Nada se acordó sobre la concentración de la tierra, el acceso de otras fuerzas políticas a la participación democrática, los impuestos a los ricos, el salario justo y el trabajo digno, cuyo desequilibrio despojaba legalmente a los ciudadanos de sus escasos recursos. Ese pacto, que se ejecutó por 16 años entre dos partidos, traicionó las esperanzas de vivir en paz, porque no se resolvieron los problemas que nutren la guerra, desconoció actores y sectores, y porque impidió durante casi dos décadas la participación de otros partidos políticos como el Partido Comunista que había alcanzado 4 escaños en la Cámara de Representantes y desplegaba su presencia en todo el territorio nacional.
Después del Frente Nacional se han firmado otros pactos, entre los que figuran los Acuerdos de Paz con la insurgencia y, posiblemente, la Constitución del 91 sea el resultado de esos pactos. Sin embargo, el vínculo entre los gobiernos y la sociedad sigue estando roto frente a la profunda transformación económica y social que requiere el país, que no se ha podido materializar porque todos los pactos han sido hechos a puerta cerrada.
Otros pactos, como el de Ralito, que han tenido el carácter de ilegales, han contribuido a la pérdida de respeto hacia los partidos y al aumento de la desconfianza sobre las verdaderas intenciones de sus líderes. Con el nombre de Pacto de Ralito (Santa Fe de Ralito) se conoce al acuerdo, inicialmente secreto, firmado el 23 de julio del año 2001, entre jefes de grupos paramilitares y más de un centenar de políticos de diferentes regiones del país, como senadores, representantes, concejales, gobernadores y alcaldes de partidos de derecha, para un proyecto político que se comprometía a refundar la patria. Fue un pacto que pintó de vergüenza las estructuras estatales, los ambientes democráticos y los territorios, porque develó que quienes lo firmaron lo hicieron con total convicción de alcanzar el objetivo final que era mezclar el narcotráfico y las fuerzas paramilitares con las instituciones del Estado, para saquear los recursos de estas y fortalecer el poderío económico de un sector que ejercía ilegalmente el control de territorio mediante la violación a los derechos humanos y el terror.

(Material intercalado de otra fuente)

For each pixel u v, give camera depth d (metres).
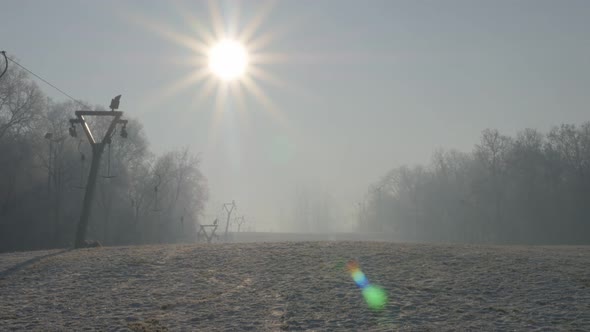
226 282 15.98
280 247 22.56
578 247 25.42
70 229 59.31
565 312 12.23
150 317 12.49
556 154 73.25
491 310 12.53
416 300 13.50
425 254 20.06
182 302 13.82
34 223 56.53
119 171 63.81
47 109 58.28
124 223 67.88
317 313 12.53
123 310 13.19
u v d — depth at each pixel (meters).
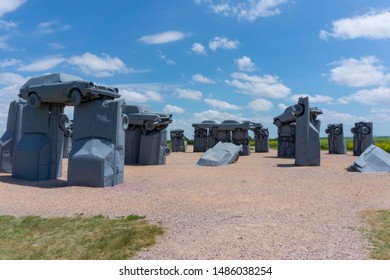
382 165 17.91
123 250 6.06
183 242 6.45
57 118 14.93
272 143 62.84
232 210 9.12
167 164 22.70
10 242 6.58
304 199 10.64
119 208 9.45
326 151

El Acuerdo de paz con la guerrilla de las Farc, podría ser interpretado como otro pacto entre el Estado y la sociedad, ya que sus alcances pretendieron abrir nuevas rutas al restablecimiento de derechos de toda la población, no solo de los guerrilleros firmantes. Por su carácter, el pacto se hizo a puerta cerrada y la materialización de los beneficios para el pueblo se estrelló contra la rígida muralla de una clase dirigente que no está interesada en ceder sus privilegios.
El pacto es una herramienta válida, pero ha sido tan menoscabada que adolece de dos particularidades: Por un lado, la desconfianza generalizada nacida de experiencias vividas y por otra parte, la incomprensión de los términos y alcances de lo que el pacto se propone. Para que un nuevo pacto se produzca y sea histórico, urge que la sociedad sustituya el sistema de creencias que le obliga a ver el país desde la violencia sectaria y que afianza la idea que todo pacto es entre élites y, por lo tanto, que las decisiones se toman arriba (centro) y se aplican abajo (periferia).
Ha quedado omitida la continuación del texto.